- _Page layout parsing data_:
+ + +
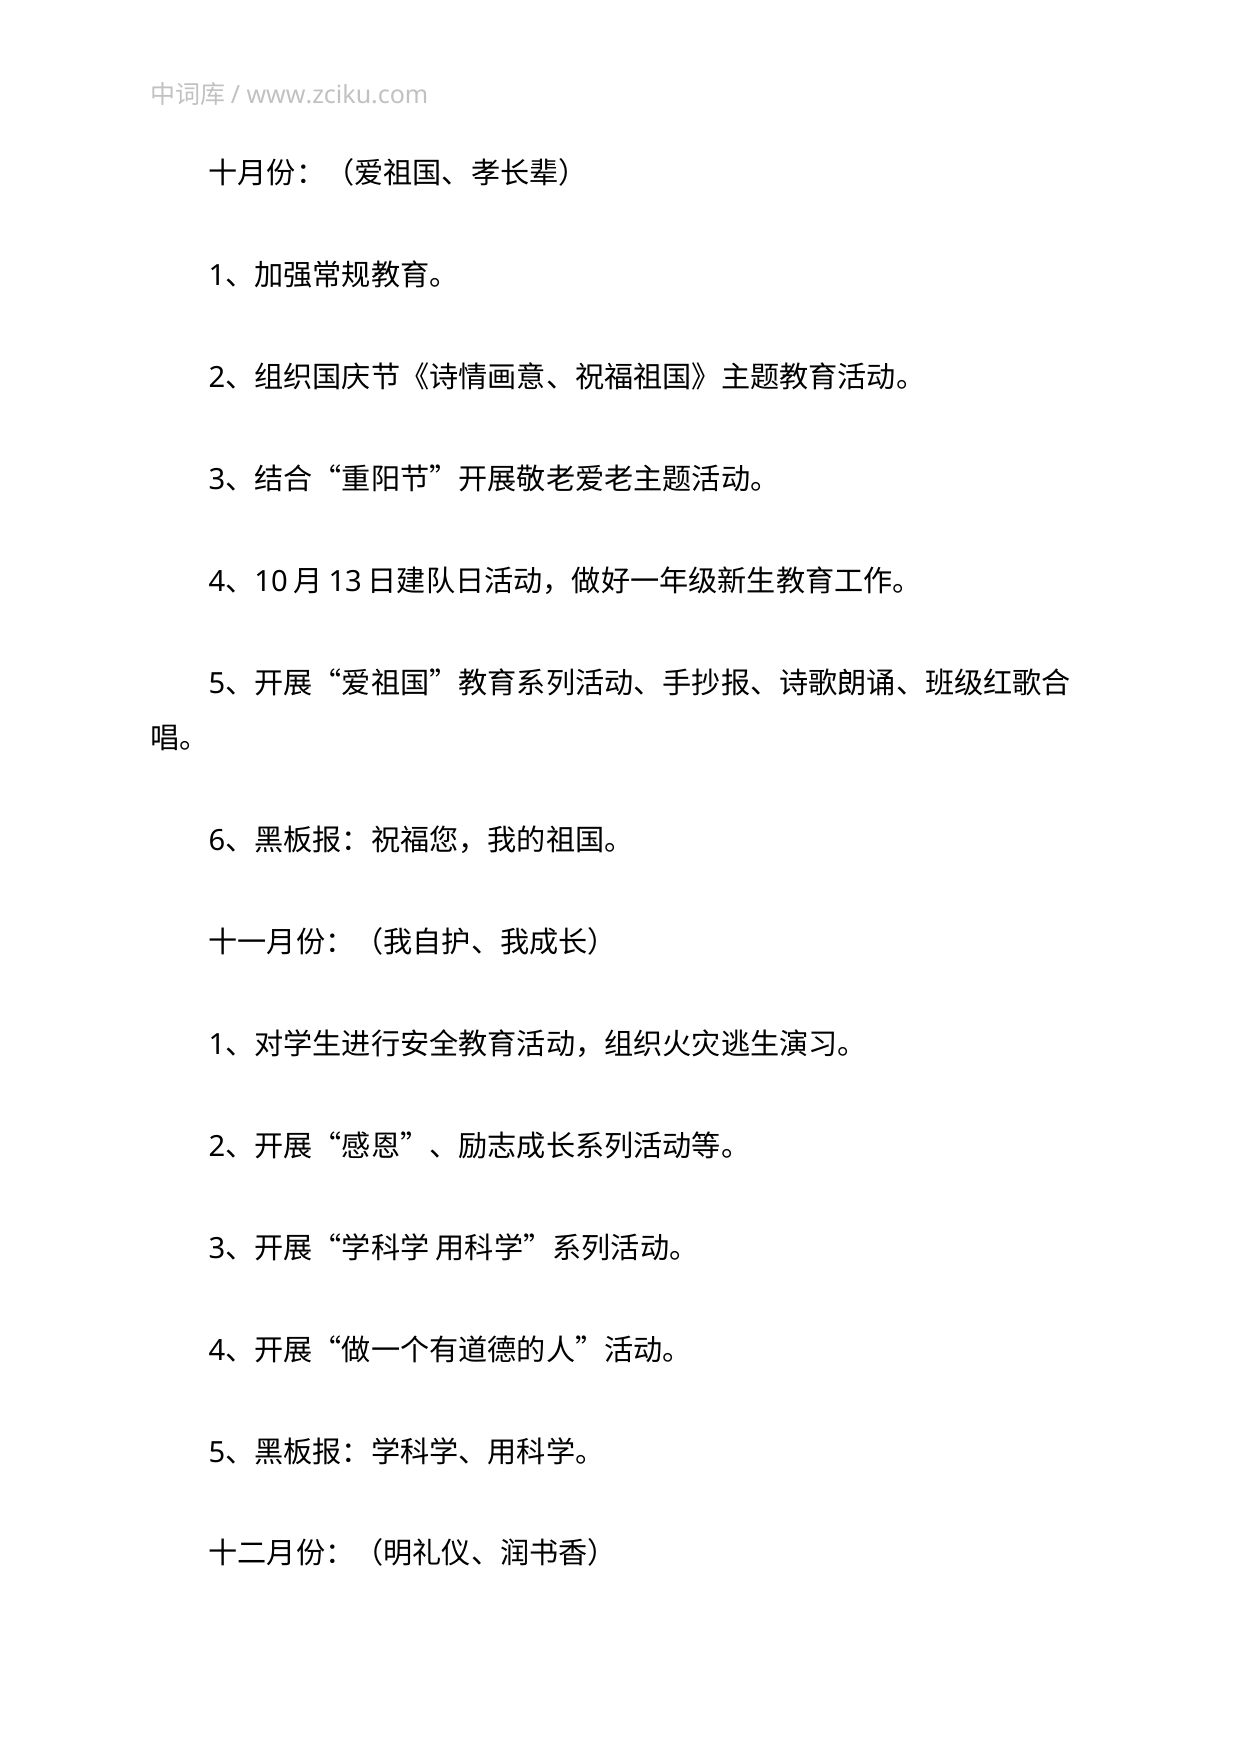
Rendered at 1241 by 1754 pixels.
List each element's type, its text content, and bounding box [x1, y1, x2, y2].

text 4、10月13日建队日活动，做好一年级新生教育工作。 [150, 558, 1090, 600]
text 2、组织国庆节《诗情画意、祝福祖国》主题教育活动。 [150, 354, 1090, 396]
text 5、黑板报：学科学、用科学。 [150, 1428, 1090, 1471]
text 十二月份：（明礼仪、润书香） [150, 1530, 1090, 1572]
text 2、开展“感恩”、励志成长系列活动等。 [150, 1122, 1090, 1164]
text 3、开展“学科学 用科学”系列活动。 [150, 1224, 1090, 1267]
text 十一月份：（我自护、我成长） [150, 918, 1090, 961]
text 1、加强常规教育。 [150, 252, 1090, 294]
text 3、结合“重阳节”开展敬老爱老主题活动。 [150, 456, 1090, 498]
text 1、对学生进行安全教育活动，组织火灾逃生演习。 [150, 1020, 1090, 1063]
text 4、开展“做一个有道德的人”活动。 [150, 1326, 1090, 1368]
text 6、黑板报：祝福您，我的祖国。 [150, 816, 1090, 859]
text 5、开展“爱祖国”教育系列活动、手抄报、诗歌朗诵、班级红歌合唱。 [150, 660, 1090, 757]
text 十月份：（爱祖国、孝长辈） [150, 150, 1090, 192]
+ + +
Repeat each line of the records exactly. Do not include the pictures.

Rendered at 1241 by 1754 pixels.
List each element's type, its text content, and bounding box [x1, y1, x2, y2].

text 4、10月13日建队日活动，做好一年级新生教育工作。 [150, 558, 1090, 600]
text 2、组织国庆节《诗情画意、祝福祖国》主题教育活动。 [150, 354, 1090, 396]
text 5、黑板报：学科学、用科学。 [150, 1428, 1090, 1471]
text 十二月份：（明礼仪、润书香） [150, 1530, 1090, 1572]
text 2、开展“感恩”、励志成长系列活动等。 [150, 1122, 1090, 1164]
text 3、开展“学科学 用科学”系列活动。 [150, 1224, 1090, 1267]
text 十一月份：（我自护、我成长） [150, 918, 1090, 961]
text 1、加强常规教育。 [150, 252, 1090, 294]
text 3、结合“重阳节”开展敬老爱老主题活动。 [150, 456, 1090, 498]
text 1、对学生进行安全教育活动，组织火灾逃生演习。 [150, 1020, 1090, 1063]
text 4、开展“做一个有道德的人”活动。 [150, 1326, 1090, 1368]
text 6、黑板报：祝福您，我的祖国。 [150, 816, 1090, 859]
text 5、开展“爱祖国”教育系列活动、手抄报、诗歌朗诵、班级红歌合唱。 [150, 660, 1090, 757]
text 十月份：（爱祖国、孝长辈） [150, 150, 1090, 192]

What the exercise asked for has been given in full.